La práctica, común entre familias para facilitar la entrada a la vivienda o brindar apoyo económico, se convierte en un riesgo fiscal si carece de documentación adecuada. La clave no reside únicamente en la intención de las partes, sino en la existencia de un contrato formal, un calendario de devolución claro y movimientos bancarios que acrediten el reembolso. Sin estos elementos, Hacienda podría recalificar la operación como una donación, exigiendo el pago de los correspondientes impuestos.

La Agencia Tributaria reforzará la colaboración con las Comunidades Autónomas, compartiendo información sobre la titularidad de bienes y derechos para verificar el cumplimiento de las obligaciones fiscales. También se prestará especial atención a operaciones como la constitución de rentas vitalicias, fianzas inmobiliarias y disoluciones de sociedades, buscando patrones que puedan indicar evasión fiscal.

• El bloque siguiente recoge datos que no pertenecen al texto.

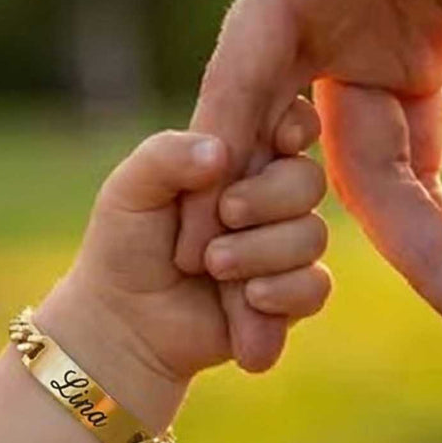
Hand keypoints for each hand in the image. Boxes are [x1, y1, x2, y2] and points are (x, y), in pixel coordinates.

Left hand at [39, 99, 328, 427]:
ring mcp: (286, 247)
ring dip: (261, 252)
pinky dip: (282, 291)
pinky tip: (247, 299)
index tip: (277, 140)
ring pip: (312, 235)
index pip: (293, 122)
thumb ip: (167, 155)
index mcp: (240, 155)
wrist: (125, 320)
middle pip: (309, 179)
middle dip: (268, 198)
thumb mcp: (131, 189)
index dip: (296, 126)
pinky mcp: (292, 297)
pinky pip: (316, 287)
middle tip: (226, 215)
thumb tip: (220, 151)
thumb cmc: (125, 243)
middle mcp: (271, 196)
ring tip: (214, 266)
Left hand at [177, 0, 441, 355]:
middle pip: (326, 180)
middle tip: (274, 356)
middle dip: (304, 270)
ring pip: (265, 141)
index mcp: (408, 59)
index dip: (427, 255)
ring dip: (245, 232)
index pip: (405, 179)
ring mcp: (314, 12)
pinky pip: (246, 63)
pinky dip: (226, 131)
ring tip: (236, 329)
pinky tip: (210, 208)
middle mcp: (347, 47)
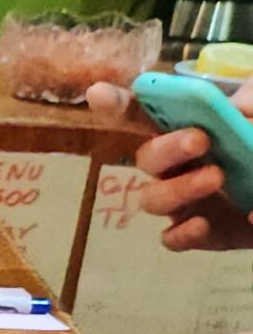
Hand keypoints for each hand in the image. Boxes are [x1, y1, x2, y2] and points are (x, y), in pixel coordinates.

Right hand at [86, 78, 252, 252]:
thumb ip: (249, 104)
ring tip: (218, 177)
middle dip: (166, 148)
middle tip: (200, 139)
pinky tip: (203, 224)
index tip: (96, 94)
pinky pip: (172, 239)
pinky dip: (183, 234)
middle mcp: (174, 165)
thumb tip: (236, 113)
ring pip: (152, 198)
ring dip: (179, 188)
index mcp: (184, 129)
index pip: (141, 115)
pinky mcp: (201, 234)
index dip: (116, 104)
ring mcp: (183, 202)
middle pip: (147, 157)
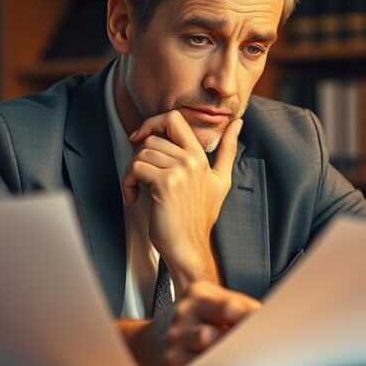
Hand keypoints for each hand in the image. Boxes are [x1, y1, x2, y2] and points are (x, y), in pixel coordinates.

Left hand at [121, 111, 242, 292]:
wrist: (189, 247)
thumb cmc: (199, 217)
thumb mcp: (220, 181)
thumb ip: (228, 151)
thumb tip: (238, 123)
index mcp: (200, 156)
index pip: (174, 118)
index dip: (152, 123)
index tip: (138, 137)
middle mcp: (192, 160)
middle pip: (152, 137)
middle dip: (138, 154)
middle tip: (138, 175)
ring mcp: (180, 171)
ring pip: (142, 152)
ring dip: (131, 172)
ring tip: (135, 190)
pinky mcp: (165, 184)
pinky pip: (136, 168)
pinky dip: (127, 183)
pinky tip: (131, 198)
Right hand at [123, 281, 259, 365]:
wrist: (147, 347)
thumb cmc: (189, 325)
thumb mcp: (205, 305)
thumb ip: (235, 307)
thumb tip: (269, 319)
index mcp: (197, 294)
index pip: (233, 304)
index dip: (255, 317)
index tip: (271, 327)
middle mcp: (185, 312)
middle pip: (223, 316)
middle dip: (244, 330)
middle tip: (262, 342)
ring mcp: (176, 338)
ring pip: (209, 340)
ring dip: (231, 349)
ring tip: (246, 357)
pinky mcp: (171, 363)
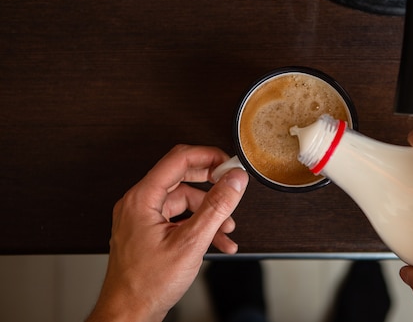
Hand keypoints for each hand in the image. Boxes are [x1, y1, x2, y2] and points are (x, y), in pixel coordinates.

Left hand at [86, 145, 248, 321]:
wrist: (128, 315)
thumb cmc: (146, 285)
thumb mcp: (190, 242)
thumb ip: (216, 207)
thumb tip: (233, 181)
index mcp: (142, 199)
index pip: (178, 159)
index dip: (208, 157)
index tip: (229, 163)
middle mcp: (139, 204)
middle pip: (181, 177)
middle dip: (212, 184)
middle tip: (232, 186)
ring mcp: (142, 218)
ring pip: (183, 201)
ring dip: (209, 211)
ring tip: (227, 229)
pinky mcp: (148, 232)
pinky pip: (178, 218)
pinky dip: (198, 225)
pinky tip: (216, 241)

Pero hay un detalle: para evitar problemas, formalizar el préstamo con un contrato privado que especifique el importe, el plazo y el tipo de interés (incluso cero) es fundamental. Este documento, junto con el registro mediante el modelo 600, sirve para dejar constancia de la operación y evitar interpretaciones fiscales desfavorables. La clave reside en demostrar una intención real de devolución.

El aumento del control se suma a una estrategia más amplia de la Agencia Tributaria, que ha ampliado sus herramientas de vigilancia a través del cruce masivo de datos financieros y bancarios. El objetivo final: detectar ingresos no declarados y movimientos de dinero que no se ajusten a las declaraciones fiscales. La cifra habla por sí sola: se estima que las donaciones a la compra de vivienda han alcanzado máximos históricos, lo que ha alertado a Hacienda sobre el riesgo de fraude. La vigilancia, por lo tanto, se intensificará.

Más allá de los préstamos familiares, la Agencia Tributaria también se enfocará en la correcta aplicación de deducciones fiscales, como las destinadas a familias numerosas y personas con discapacidad, a través del intercambio de información con las Comunidades Autónomas.

Esta nueva fase de control no busca castigar la realidad de las dificultades económicas, sino asegurar que todos los contribuyentes cumplan con sus obligaciones fiscales, evitando así distorsionar la competencia y garantizar la sostenibilidad del sistema.

El refuerzo de la fiscalización, aunque necesario, genera inquietud: ¿qué familias deberán afrontar ahora la carga fiscal de una operación que consideraban un acto de solidaridad?

Hacienda no busca simplificar la vida a los contribuyentes, sino garantizar la equidad. Y en eso, parece decidida.